Garth Goldwater 2020-07-08 16:24:05

eg: this immediately made me think of rich text for comments, and of browsing just the comments of well-documented code and then expanding them for the actual code. kind of a play on literate programming

Felix Kohlgrüber 2020-07-08 16:32:37

Garth Goldwater yeah, that's why I've named the project edix-1 , hoping to follow up with other experiments. There are many ways in which the rendering could be improved. I'll probably try to maintain the usual text editing experience as much as possible to avoid the "magic" that makes using WYSIWYG editors unpredictable (e.g. having the cursor between bold and regular characters and not knowing what style inserted characters would get). This includes showing all characters making up the source code.

Garth Goldwater 2020-07-08 16:35:03

oh i just meant for comments—the classic cheat here would be to do markdown

Felix Kohlgrüber 2020-07-08 16:44:23

Garth Goldwater I'd like to implement something similar to https://stackedit.io/app (left panel) for comments. Markdown characters are visible, but the content is still styled (font-variants, sizes, ...). Compare this to slack's WYSIWYG editor where markdown is not shown. foo vs. foo.

Garth Goldwater 2020-07-08 16:52:13

wow—that looks really cool! yeah, i think it’s a good model

nicolas decoster 2020-07-08 17:27:49

Thanks for the pointer to stackedit, I was looking for something like this a few weeks ago fro some Markdown editing. I no more need it now, but it is good to know it exists. Well, until you develop something similar! 🙂

Martin Sosic 2020-07-08 18:03:06

Cool work! I have to admit that at first, I don't see big difference between this and all monospace / same font, but it is exciting to think about being able to have more expressivity in comments, for example Markdown or even more.

Felix Kohlgrüber 2020-07-08 18:11:07

Martin Sosic For me, comments are easier to visually scan when in sans-serif. They're also shorter. But you're right, the difference isn't huge.

Felix Kohlgrüber 2020-07-08 18:17:47

BTW, Intellij IDEA recently added support for rendering comments. Haven't tried it myself yet, but it looks cool: https://www.jetbrains.com/help/idea/working-with-code-documentation.html#toggle-rendered-view

Garth Goldwater 2020-07-08 18:42:37

if a lot of this is about readability, i’d love to see comments side-by-side with code, maybe with a border? even a slack-style > border

Garth Goldwater 2020-07-08 18:43:13

also if line-wrap would just work on the right—ensuring readability by not making the width huge and go off the screen

nicolas decoster 2020-07-08 19:37:13

All that makes me think about something I read some times ago (but can't find it now... anyone?) and I agree 100%. It is that most (all?) of the code highlighting schemes render comments in a "blur" style (light gray etc.).

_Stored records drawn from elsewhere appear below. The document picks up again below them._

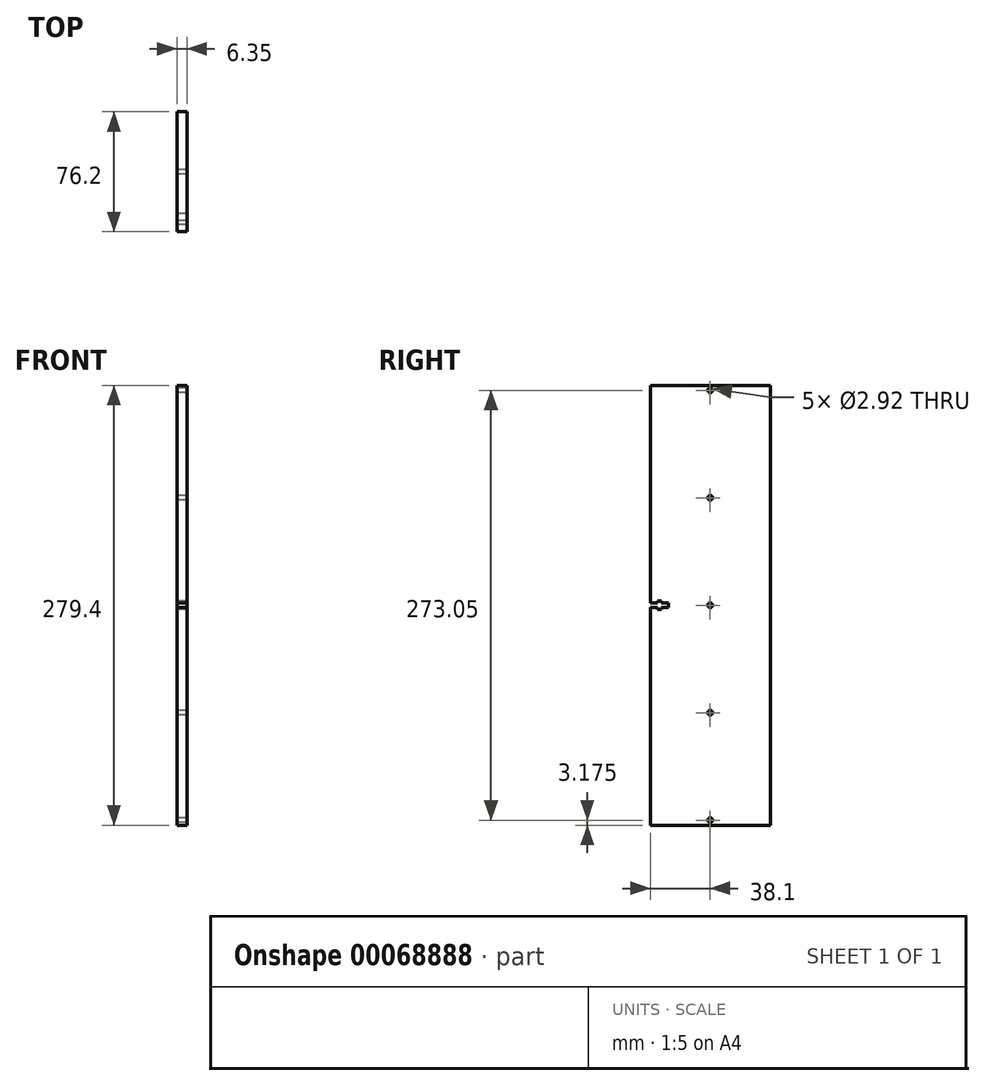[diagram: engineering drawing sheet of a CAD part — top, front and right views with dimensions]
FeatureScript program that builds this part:
annotation { "Feature Type Name" : "Feature", "Feature Type Description" : "" }
export const myFeature = defineFeature(function(context is Context, id is Id, definition is map)
    precondition{}
    {
        {
            var Q0;
            Q0=qCreatedBy(makeId("Right.planeOp"),FACE);
            var sketch = newSketch(context, id + "F0", { "sketchPlane" : qUnion([Q0])});
            skLineSegment(sketch, "E0.rect.bottom", {"start": v(-38.1, 139.7) * mm, "end": v(38.1, 139.7) * mm});
            skLineSegment(sketch, "E0.rect.top", {"start": v(-38.1, -139.7) * mm, "end": v(38.1, -139.7) * mm});
            skLineSegment(sketch, "E0.rect.left", {"start": v(-38.1, 139.7) * mm, "end": v(-38.1, 1.46) * mm});
            skLineSegment(sketch, "E0.rect.right", {"start": v(38.1, 139.7) * mm, "end": v(38.1, -139.7) * mm});
            skPoint(sketch, "E0.rect.middle", {"position": v(0, 0) * mm});
            skLineSegment(sketch, "E1", {"start": v(38.1, 136.53) * mm, "end": v(-38.1, 136.53) * mm, "construction": true});
            skLineSegment(sketch, "E2", {"start": v(-34.92, 139.7) * mm, "end": v(-34.92, -139.7) * mm, "construction": true});
            skLineSegment(sketch, "E3", {"start": v(38.1, -136.53) * mm, "end": v(-38.1, -136.53) * mm, "construction": true});
            skLineSegment(sketch, "E4", {"start": v(0, 136.53) * mm, "end": v(0, 135.06) * mm, "construction": true});
            skCircle(sketch, "E5", {"center": v(0, 136.53) * mm, "radius": 1.46 * mm});
            skCircle(sketch, "E6", {"center": v(0, -136.53) * mm, "radius": 1.46 * mm});
            skLineSegment(sketch, "E7", {"start": v(-38.1, 0) * mm, "end": v(38.1, 0) * mm, "construction": true});
            skLineSegment(sketch, "E8.0", {"start": v(-38.1, -1.46) * mm, "end": v(38.1, -1.46) * mm, "construction": true});
            skLineSegment(sketch, "E9.0", {"start": v(-38.1, 1.46) * mm, "end": v(38.1, 1.46) * mm, "construction": true});
            skLineSegment(sketch, "E10", {"start": v(-33.65, 1.46) * mm, "end": v(-33.65, -1.46) * mm, "construction": true});
            skLineSegment(sketch, "E11.0", {"start": v(-38.1, 2.73) * mm, "end": v(38.1, 2.73) * mm, "construction": true});
            skLineSegment(sketch, "E12.0", {"start": v(-38.1, -2.73) * mm, "end": v(38.1, -2.73) * mm, "construction": true});
            skLineSegment(sketch, "E13", {"start": v(-38.1, 1.46) * mm, "end": v(-33.65, 1.46) * mm});
            skLineSegment(sketch, "E14", {"start": v(-33.65, 1.46) * mm, "end": v(-33.65, 2.73) * mm});
            skLineSegment(sketch, "E15", {"start": v(-33.65, 2.73) * mm, "end": v(-31.11, 2.73) * mm});
            skLineSegment(sketch, "E16", {"start": v(-31.11, 2.73) * mm, "end": v(-31.11, 1.46) * mm});
            skLineSegment(sketch, "E17", {"start": v(-31.11, -2.73) * mm, "end": v(-33.65, -2.73) * mm});
            skLineSegment(sketch, "E18", {"start": v(-33.65, -2.73) * mm, "end": v(-33.65, -1.46) * mm});
            skLineSegment(sketch, "E19", {"start": v(-33.65, -1.46) * mm, "end": v(-38.1, -1.46) * mm});
            skLineSegment(sketch, "E20.trimOffspring", {"start": v(-38.1, -1.46) * mm, "end": v(-38.1, -139.7) * mm});
            skLineSegment(sketch, "E21", {"start": v(-31.11, 1.46) * mm, "end": v(-26.67, 1.46) * mm});
            skLineSegment(sketch, "E22", {"start": v(-26.67, 1.46) * mm, "end": v(-26.67, -1.46) * mm});
            skLineSegment(sketch, "E23", {"start": v(-26.67, -1.46) * mm, "end": v(-31.11, -1.46) * mm});
            skLineSegment(sketch, "E24.trimOffspring", {"start": v(-31.11, -1.46) * mm, "end": v(-31.11, -2.73) * mm});
            skPoint(sketch, "E25.orphan", {"position": v(-31.11, -11.24) * mm});
            skCircle(sketch, "E26", {"center": v(0, 0) * mm, "radius": 1.46 * mm});
            skLineSegment(sketch, "E27.trimOffspring", {"start": v(0, 0) * mm, "end": v(0, -136.53) * mm, "construction": true});
            skCircle(sketch, "E28", {"center": v(0, -68.26) * mm, "radius": 1.46 * mm});
            skCircle(sketch, "E29.MirrorC", {"center": v(0, 68.26) * mm, "radius": 1.46 * mm});
            skSolve(sketch);
        }
        {
            var Q0;
            Q0=makeQuery(id+"F0.imprint","IMPRINT",FACE,{"disambiguationData":[TD([[makeQuery(id+"F0.imprint","IMPRINT",EDGE,{"derivedFrom":sQuery(id+"F0.wireOp",EDGE,"E0.rect.bottom")}),-1.0]])]});
            extrude(context, id + "F1", {"entities" : qUnion([Q0]), "depth" : 6.35 * mm});
        }
    });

Which is not intuitive for me because the comments are at least as important as the code (even more important if well written) and they need more focus.

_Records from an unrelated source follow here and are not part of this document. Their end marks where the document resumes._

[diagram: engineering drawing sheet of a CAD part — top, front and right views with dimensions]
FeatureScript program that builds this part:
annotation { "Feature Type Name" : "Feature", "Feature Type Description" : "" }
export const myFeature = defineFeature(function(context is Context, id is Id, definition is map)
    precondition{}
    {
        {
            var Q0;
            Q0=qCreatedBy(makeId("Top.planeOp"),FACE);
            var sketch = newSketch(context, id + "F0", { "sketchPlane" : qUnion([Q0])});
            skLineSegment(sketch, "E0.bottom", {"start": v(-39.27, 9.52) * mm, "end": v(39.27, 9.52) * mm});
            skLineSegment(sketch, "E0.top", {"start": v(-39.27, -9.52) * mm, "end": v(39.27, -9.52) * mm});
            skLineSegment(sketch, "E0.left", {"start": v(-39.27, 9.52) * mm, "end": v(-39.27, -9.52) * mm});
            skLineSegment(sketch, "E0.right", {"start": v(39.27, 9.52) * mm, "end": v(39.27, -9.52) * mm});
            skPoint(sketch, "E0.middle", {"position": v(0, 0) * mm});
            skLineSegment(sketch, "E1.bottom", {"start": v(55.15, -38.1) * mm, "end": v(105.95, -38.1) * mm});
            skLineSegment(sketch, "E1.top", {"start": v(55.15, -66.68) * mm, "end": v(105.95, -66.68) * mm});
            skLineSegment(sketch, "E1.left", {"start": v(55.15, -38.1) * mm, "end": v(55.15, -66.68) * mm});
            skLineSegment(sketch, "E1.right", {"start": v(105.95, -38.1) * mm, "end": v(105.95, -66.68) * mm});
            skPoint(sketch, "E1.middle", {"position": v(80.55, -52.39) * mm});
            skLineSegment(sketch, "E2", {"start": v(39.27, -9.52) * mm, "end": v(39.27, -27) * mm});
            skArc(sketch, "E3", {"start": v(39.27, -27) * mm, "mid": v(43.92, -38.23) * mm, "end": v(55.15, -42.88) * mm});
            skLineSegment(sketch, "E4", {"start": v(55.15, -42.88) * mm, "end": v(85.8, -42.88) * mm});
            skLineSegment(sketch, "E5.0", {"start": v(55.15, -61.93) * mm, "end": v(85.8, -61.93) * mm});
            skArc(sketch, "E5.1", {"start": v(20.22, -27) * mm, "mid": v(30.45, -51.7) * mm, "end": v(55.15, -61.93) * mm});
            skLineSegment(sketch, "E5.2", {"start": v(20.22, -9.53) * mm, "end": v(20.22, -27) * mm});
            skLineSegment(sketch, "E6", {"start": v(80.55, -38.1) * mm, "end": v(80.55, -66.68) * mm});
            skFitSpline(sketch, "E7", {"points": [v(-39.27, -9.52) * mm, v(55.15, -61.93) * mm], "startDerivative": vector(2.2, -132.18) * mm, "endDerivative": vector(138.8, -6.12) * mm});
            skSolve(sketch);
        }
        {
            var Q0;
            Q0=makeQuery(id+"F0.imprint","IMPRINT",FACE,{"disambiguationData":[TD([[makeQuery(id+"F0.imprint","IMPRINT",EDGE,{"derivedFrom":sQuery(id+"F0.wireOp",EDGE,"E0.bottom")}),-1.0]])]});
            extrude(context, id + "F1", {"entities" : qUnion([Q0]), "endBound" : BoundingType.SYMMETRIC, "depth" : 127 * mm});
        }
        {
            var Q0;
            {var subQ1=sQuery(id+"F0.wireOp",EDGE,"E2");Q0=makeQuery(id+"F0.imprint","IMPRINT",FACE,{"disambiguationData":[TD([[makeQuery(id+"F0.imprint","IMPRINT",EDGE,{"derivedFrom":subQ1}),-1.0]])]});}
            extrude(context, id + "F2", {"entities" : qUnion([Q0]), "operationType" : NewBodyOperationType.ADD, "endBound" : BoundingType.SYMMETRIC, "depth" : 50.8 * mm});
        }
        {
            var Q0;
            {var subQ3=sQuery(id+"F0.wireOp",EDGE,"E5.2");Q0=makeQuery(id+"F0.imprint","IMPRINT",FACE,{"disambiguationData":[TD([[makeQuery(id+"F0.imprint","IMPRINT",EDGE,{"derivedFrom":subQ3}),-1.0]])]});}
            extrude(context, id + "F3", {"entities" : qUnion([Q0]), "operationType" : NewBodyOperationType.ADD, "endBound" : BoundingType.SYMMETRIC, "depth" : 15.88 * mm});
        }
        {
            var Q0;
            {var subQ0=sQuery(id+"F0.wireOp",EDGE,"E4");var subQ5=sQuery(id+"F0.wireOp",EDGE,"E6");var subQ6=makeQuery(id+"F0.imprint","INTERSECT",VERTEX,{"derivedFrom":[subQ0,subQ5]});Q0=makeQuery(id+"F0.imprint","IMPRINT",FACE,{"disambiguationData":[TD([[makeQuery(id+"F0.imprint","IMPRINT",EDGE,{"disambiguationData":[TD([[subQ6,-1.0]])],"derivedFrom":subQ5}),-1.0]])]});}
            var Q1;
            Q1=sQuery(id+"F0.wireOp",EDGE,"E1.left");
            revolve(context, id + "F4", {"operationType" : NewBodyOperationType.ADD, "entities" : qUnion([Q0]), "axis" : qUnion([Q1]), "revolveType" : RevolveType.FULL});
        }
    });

Konrad Hinsen 2020-07-09 07:13:18

De-emphasizing markup, punctuation, etc. by changing colors or fonts is quite commonly done in Emacs using its font-lock package. I use this for org-mode markup (much like Markdown), and for dimming parentheses in Lisp code. It makes a big difference in readability.

nicolas decoster 2020-07-09 07:37:14

Cool! I guess I need to give Emacs a new try (it was my editor of choice 13 years ago).

Garth Goldwater 2020-07-09 14:42:31

i think org-mode in particular has a setting for this

Sverrir Thorgeirsson 2020-07-10 08:57:30

my partner is planning to do a study this summer on how text representation and surrounding visual elements affect reading comprehension (for natural languages). have you considered doing some kind of A/B testing on code comprehension for your project? I think that would be very interesting to see

Felix Kohlgrüber 2020-07-10 12:46:39

Sverrir Thorgeirsson Since this is a personal project, I'm not planning to do any A/B testing. I'd suspect that the difference isn't large (it won't make you 2x more productive), but it'd be interesting to see anyways.